# 10-11 Lost Key Marina



## Capt. Delynn (Oct 4, 2007)

Got to go fishing with my buddy Ashley on his 22 foot Grady White yesterday. The weather was not very nice but we battened down the hatches and charged head first into a nasty little sea. Pounded away at the miles at 15 and 16 miles an hour but finally made it to the fishing grounds. Ashley and I both took a little fall yesterday, and today my elbow is letting me know it. I hope Ashley is not as sore as I am. His fall looked much worse than mine. Fishing was good, but did not get our limit of grouper. Dang it, my grouper limit streak has been broken. Not because of the weather or the fishing, but because we simply ran out of cooler space.
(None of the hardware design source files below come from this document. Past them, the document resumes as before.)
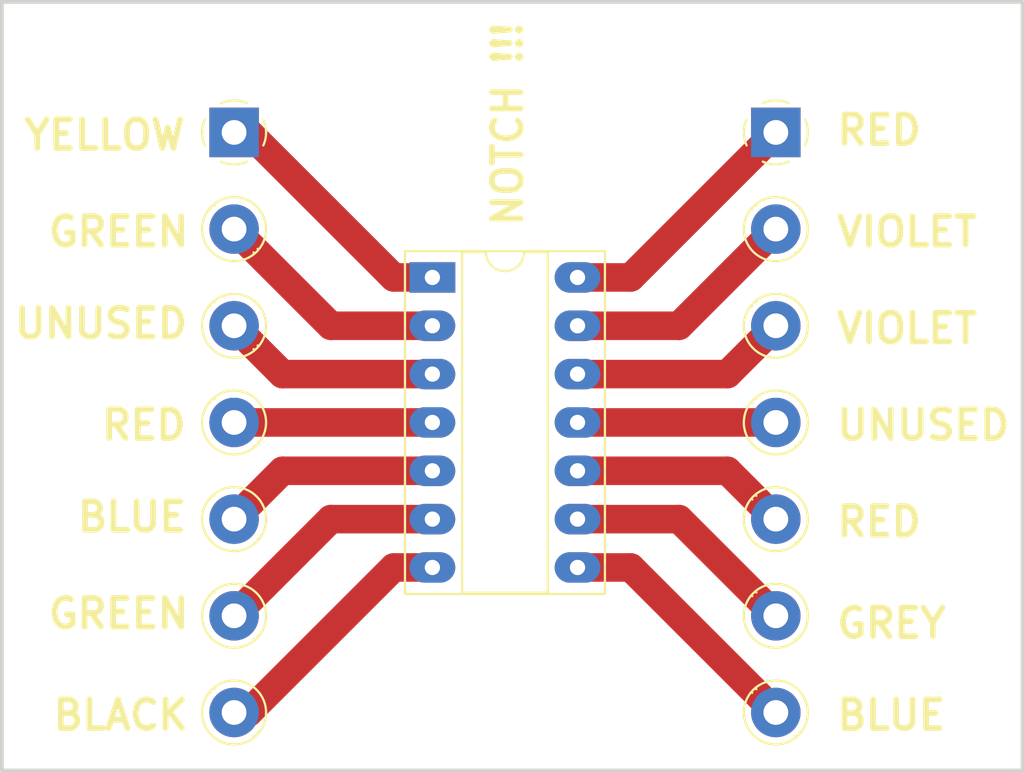
<source format=kicad_pcb>
(kicad_pcb (version 20221018) (generator pcbnew)

  (general
    (thickness 1.6)
  )

  (paper "A4")
  (layers
    (0 "F.Cu" signal)
    (31 "B.Cu" signal)
    (32 "B.Adhes" user "B.Adhesive")
    (33 "F.Adhes" user "F.Adhesive")
    (34 "B.Paste" user)
    (35 "F.Paste" user)
    (36 "B.SilkS" user "B.Silkscreen")
    (37 "F.SilkS" user "F.Silkscreen")
    (38 "B.Mask" user)
    (39 "F.Mask" user)
    (40 "Dwgs.User" user "User.Drawings")
    (41 "Cmts.User" user "User.Comments")
    (42 "Eco1.User" user "User.Eco1")
    (43 "Eco2.User" user "User.Eco2")
    (44 "Edge.Cuts" user)
    (45 "Margin" user)
    (46 "B.CrtYd" user "B.Courtyard")
    (47 "F.CrtYd" user "F.Courtyard")
    (48 "B.Fab" user)
    (49 "F.Fab" user)
    (50 "User.1" user)
    (51 "User.2" user)
    (52 "User.3" user)
    (53 "User.4" user)
    (54 "User.5" user)
    (55 "User.6" user)
    (56 "User.7" user)
    (57 "User.8" user)
    (58 "User.9" user)
  )

  (setup
    (pad_to_mask_clearance 0)
    (pcbplotparams
      (layerselection 0x00010fc_ffffffff)
      (plot_on_all_layers_selection 0x0000000_00000000)
      (disableapertmacros false)
      (usegerberextensions false)
      (usegerberattributes true)
      (usegerberadvancedattributes true)
      (creategerberjobfile true)
      (dashed_line_dash_ratio 12.000000)
      (dashed_line_gap_ratio 3.000000)
      (svgprecision 4)
      (plotframeref false)
      (viasonmask false)
      (mode 1)
      (useauxorigin false)
      (hpglpennumber 1)
      (hpglpenspeed 20)
      (hpglpendiameter 15.000000)
      (dxfpolygonmode true)
      (dxfimperialunits true)
      (dxfusepcbnewfont true)
      (psnegative false)
      (psa4output false)
      (plotreference true)
      (plotvalue true)
      (plotinvisibletext false)
      (sketchpadsonfab false)
      (subtractmaskfromsilk false)
      (outputformat 1)
      (mirror false)
      (drillshape 0)
      (scaleselection 1)
      (outputdirectory "")
    )
  )

  (net 0 "")
  (net 1 "Net-(J1-Pin_1)")
  (net 2 "Net-(J1-Pin_2)")
  (net 3 "Net-(J1-Pin_3)")
  (net 4 "Net-(J1-Pin_4)")
  (net 5 "Net-(J1-Pin_5)")
  (net 6 "Net-(J1-Pin_6)")
  (net 7 "Net-(J1-Pin_7)")
  (net 8 "Net-(J2-Pin_1)")
  (net 9 "Net-(J2-Pin_2)")
  (net 10 "Net-(J2-Pin_3)")
  (net 11 "Net-(J2-Pin_4)")
  (net 12 "Net-(J2-Pin_5)")
  (net 13 "Net-(J2-Pin_6)")
  (net 14 "Net-(J2-Pin_7)")

  (footprint "Package_DIP:DIP-14_W7.62mm_Socket_LongPads" (layer "F.Cu") (at 120.904 99.822))

  (footprint "TerminalBlock_Phoenix:TerminalBlock_Phoenix_MKDS-1,5-7-5.08_1x07_P5.08mm_Horizontal" (layer "F.Cu") (at 110.49 92.202 -90))

  (footprint "TerminalBlock_Phoenix:TerminalBlock_Phoenix_MKDS-1,5-7-5.08_1x07_P5.08mm_Horizontal" (layer "F.Cu") (at 138.938 92.202251 -90))

  (gr_rect (start 98.298 85.344) (end 151.892 125.73)
    (stroke (width 0.2) (type default)) (fill none) (layer "Edge.Cuts") (tstamp d6f59a60-3085-41ac-9456-54314b944d5d))
  (gr_text "NOTCH !!!" (at 125.73 97.282 90) (layer "F.SilkS") (tstamp 19549446-e7e7-4083-aea8-6ee22df1c20d)
    (effects (font (size 1.5 1.5) (thickness 0.3) bold) (justify left bottom))
  )
  (gr_text "GREEN" (at 100.584 118.364) (layer "F.SilkS") (tstamp 26cfe01f-08c2-44cc-b591-8a59337bbd38)
    (effects (font (size 1.5 1.5) (thickness 0.3) bold) (justify left bottom))
  )
  (gr_text "YELLOW" (at 99.314 93.218) (layer "F.SilkS") (tstamp 350bde37-3090-40d5-a44d-5385a56aeb12)
    (effects (font (size 1.5 1.5) (thickness 0.3) bold) (justify left bottom))
  )
  (gr_text "BLACK" (at 100.838 123.698) (layer "F.SilkS") (tstamp 59b632b7-0793-4e24-8429-6995eb2611ba)
    (effects (font (size 1.5 1.5) (thickness 0.3) bold) (justify left bottom))
  )
  (gr_text "GREEN" (at 100.584 98.298) (layer "F.SilkS") (tstamp 5a020c90-c881-4f9f-a1d7-9c065f8935ab)
    (effects (font (size 1.5 1.5) (thickness 0.3) bold) (justify left bottom))
  )
  (gr_text "RED" (at 141.986 92.964) (layer "F.SilkS") (tstamp 86f5aaf5-c121-41a6-999c-8a781e7c19be)
    (effects (font (size 1.5 1.5) (thickness 0.3) bold) (justify left bottom))
  )
  (gr_text "UNUSED" (at 98.806 103.124) (layer "F.SilkS") (tstamp 8c4318b7-4439-4412-ae19-59f0baafe140)
    (effects (font (size 1.5 1.5) (thickness 0.3) bold) (justify left bottom))
  )
  (gr_text "BLUE" (at 102.108 113.284) (layer "F.SilkS") (tstamp 9172418f-f118-4126-b646-676bbe86f318)
    (effects (font (size 1.5 1.5) (thickness 0.3) bold) (justify left bottom))
  )
  (gr_text "BLUE" (at 141.986 123.698) (layer "F.SilkS") (tstamp 979ff7e8-6fee-428e-950a-5bff6ab1932a)
    (effects (font (size 1.5 1.5) (thickness 0.3) bold) (justify left bottom))
  )
  (gr_text "UNUSED\n" (at 141.986 108.458) (layer "F.SilkS") (tstamp ab442ce1-2080-4e52-b55e-09b4892bd9c7)
    (effects (font (size 1.5 1.5) (thickness 0.3) bold) (justify left bottom))
  )
  (gr_text "GREY\n" (at 141.986 118.872) (layer "F.SilkS") (tstamp ada3529a-c970-419e-8961-3f788d782b3d)
    (effects (font (size 1.5 1.5) (thickness 0.3) bold) (justify left bottom))
  )
  (gr_text "RED" (at 103.378 108.458) (layer "F.SilkS") (tstamp b0329ab1-c7a3-4036-ad7f-603c59f7334e)
    (effects (font (size 1.5 1.5) (thickness 0.3) bold) (justify left bottom))
  )
  (gr_text "VIOLET" (at 141.986 103.378) (layer "F.SilkS") (tstamp e1877958-197e-4712-a7b8-b233a4abe12e)
    (effects (font (size 1.5 1.5) (thickness 0.3) bold) (justify left bottom))
  )
  (gr_text "RED" (at 141.986 113.538) (layer "F.SilkS") (tstamp e761a64d-327c-4c71-9bc0-757f0bdaca8d)
    (effects (font (size 1.5 1.5) (thickness 0.3) bold) (justify left bottom))
  )
  (gr_text "VIOLET" (at 141.986 98.298) (layer "F.SilkS") (tstamp f2f52db1-21d8-4b3b-8def-0ac7d2dccc1b)
    (effects (font (size 1.5 1.5) (thickness 0.3) bold) (justify left bottom))
  )

  (segment (start 111.252 92.202) (end 118.872 99.822) (width 1.5) (layer "F.Cu") (net 1) (tstamp 1865ed73-1214-4939-a2b0-62595d16fcf8))
  (segment (start 118.872 99.822) (end 120.904 99.822) (width 1.5) (layer "F.Cu") (net 1) (tstamp 42641eb0-130b-44f1-a97d-9528a8f5c31a))
  (segment (start 110.49 92.202) (end 111.252 92.202) (width 1.5) (layer "F.Cu") (net 1) (tstamp c4bc738f-4e03-43ef-aff5-57c9a723c953))
  (segment (start 115.57 102.362) (end 120.904 102.362) (width 1.5) (layer "F.Cu") (net 2) (tstamp 1868da79-c81f-4a4d-ae1a-e9aba0d9f19d))
  (segment (start 110.49 97.282) (end 115.57 102.362) (width 1.5) (layer "F.Cu") (net 2) (tstamp fe53b155-ad94-49ba-b219-506c9cf3ff60))
  (segment (start 113.03 104.902) (end 120.904 104.902) (width 1.5) (layer "F.Cu") (net 3) (tstamp e653d219-c1ac-4533-b544-8b7772dfa5b3))
  (segment (start 110.49 102.362) (end 113.03 104.902) (width 1.5) (layer "F.Cu") (net 3) (tstamp fc996eff-79a5-4614-a1a5-3fbd149a6190))
  (segment (start 110.49 107.442) (end 120.904 107.442) (width 1.5) (layer "F.Cu") (net 4) (tstamp 14c2a48d-68ce-480c-9fc3-6ec08a260f13))
  (segment (start 113.03 109.982) (end 120.904 109.982) (width 1.5) (layer "F.Cu") (net 5) (tstamp 00a5a02c-8745-4c09-bb3b-78dbae7a4b34))
  (segment (start 110.49 112.522) (end 113.03 109.982) (width 1.5) (layer "F.Cu") (net 5) (tstamp 2b3b70f9-0606-4f42-a275-330c2c6088b6))
  (segment (start 110.49 117.602) (end 115.57 112.522) (width 1.5) (layer "F.Cu") (net 6) (tstamp 2001681c-1a89-453f-b538-dcf7efda7ce6))
  (segment (start 115.57 112.522) (end 120.904 112.522) (width 1.5) (layer "F.Cu") (net 6) (tstamp 5b6f2277-fc33-41b7-af66-c8440e966dd7))
  (segment (start 110.49 122.682) (end 111.252 122.682) (width 1.5) (layer "F.Cu") (net 7) (tstamp 8471882b-0f43-4e01-8e65-1fbf3abda946))
  (segment (start 118.872 115.062) (end 120.904 115.062) (width 1.5) (layer "F.Cu") (net 7) (tstamp a0758dd5-aeaa-49ee-ab8d-8c7a68aa2776))
  (segment (start 111.252 122.682) (end 118.872 115.062) (width 1.5) (layer "F.Cu") (net 7) (tstamp a335c07c-862a-44b0-bd91-edc01fded79b))
  (segment (start 128.524 99.822) (end 131.318251 99.822) (width 1.5) (layer "F.Cu") (net 8) (tstamp 4cd83536-eb2e-4c5b-8b17-bd372b656a9c))
  (segment (start 131.318251 99.822) (end 138.938 92.202251) (width 1.5) (layer "F.Cu") (net 8) (tstamp df588599-4134-477f-b3f0-cb4f3c0d661a))
  (segment (start 133.858251 102.362) (end 138.938 97.282251) (width 1.5) (layer "F.Cu") (net 9) (tstamp 00131b8d-439e-4aa3-956b-1acfd10885c5))
  (segment (start 128.524 102.362) (end 133.858251 102.362) (width 1.5) (layer "F.Cu") (net 9) (tstamp 90ec236c-e6f6-4711-a03d-caa982c93ca4))
  (segment (start 136.398251 104.902) (end 138.938 102.362251) (width 1.5) (layer "F.Cu") (net 10) (tstamp 3a9035bb-e5a8-4df3-86b0-709e0ca36f50))
  (segment (start 128.524 104.902) (end 136.398251 104.902) (width 1.5) (layer "F.Cu") (net 10) (tstamp 9d66a39a-8aa5-4d1a-8057-981077b17c9f))
  (segment (start 128.524 107.442) (end 138.937749 107.442) (width 1.5) (layer "F.Cu") (net 11) (tstamp 3edfae11-9921-46bf-b43f-1ca277e62f99))
  (segment (start 138.937749 107.442) (end 138.938 107.442251) (width 1.5) (layer "F.Cu") (net 11) (tstamp 71975901-1254-4317-b536-17071d9dade3))
  (segment (start 136.397749 109.982) (end 138.938 112.522251) (width 1.5) (layer "F.Cu") (net 12) (tstamp b75895b8-9bd4-4955-97b7-fb36fc7d45c8))
  (segment (start 128.524 109.982) (end 136.397749 109.982) (width 1.5) (layer "F.Cu") (net 12) (tstamp e177422f-e902-4136-b668-c27086ae324d))
  (segment (start 133.857749 112.522) (end 138.938 117.602251) (width 1.5) (layer "F.Cu") (net 13) (tstamp 02655a81-d49c-4b27-bf70-8bf50580a547))
  (segment (start 128.524 112.522) (end 133.857749 112.522) (width 1.5) (layer "F.Cu") (net 13) (tstamp cda72f54-aa7f-4f87-b6fa-6434bf3b84d4))
  (segment (start 128.524 115.062) (end 131.317749 115.062) (width 1.5) (layer "F.Cu") (net 14) (tstamp 1cab87f5-8116-4242-868b-81d5f83cbf29))
  (segment (start 131.317749 115.062) (end 138.938 122.682251) (width 1.5) (layer "F.Cu") (net 14) (tstamp 52bcb9b2-4d59-46ae-ac30-763033f7d8e1))

)

</source>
Filled the fish box and the bait cooler and headed on in. The rewards are sweeter when you have to work for them. A little beat up, but not beaten. We pull back into the marina early with a box full and proud of our bounty. Everyone be SAFE. Don't do what I do so often. I do my best on every trip and work as hard as I can. I get so caught up in making everyone happy with a full box, that I get in to big of a hurry and get hurt. Slow down, enjoy the ENTIRE trip and have fun. The fun is in the entire adventure, not just turning the handle of a reel. Thanks again guys, i'm going back to the couch and lick my wounds. 

Captain Delynn Sigler
Offshore/Deepsea Fishing Guide
(850)689-3133 Hm/Office
(850)758-2165 Cell


----------



## JoeZ (Sep 30, 2007)

Dang!


----------



## coolbluestreak (Jun 27, 2011)

That's a nice mess!


----------



## PJIII (Oct 29, 2011)

*Nice*

Nice haul!!


----------



## sniperpeeps (Mar 5, 2011)

Delynn you don't have many bad days do you


----------



## Matt09 (Jun 6, 2008)

Jealous..


----------



## Eastern Tackle (Jul 6, 2009)

JoeZ said:


> Dang!


What he said !


----------



## MillerTime (Jul 6, 2011)

Be safe out there but that's a nice box full of fish!


----------



## lobsterman (Sep 30, 2007)

Awesome box full of fish!!!


----------



## no-time (Aug 23, 2012)

You should start calling it catching instead of fishing.


----------



## kandv2000 (May 10, 2012)

Just wait.... If he starts posting hunting reports you wont think he is human. That little blonde fish killing machine out does herself in a deer stand!


----------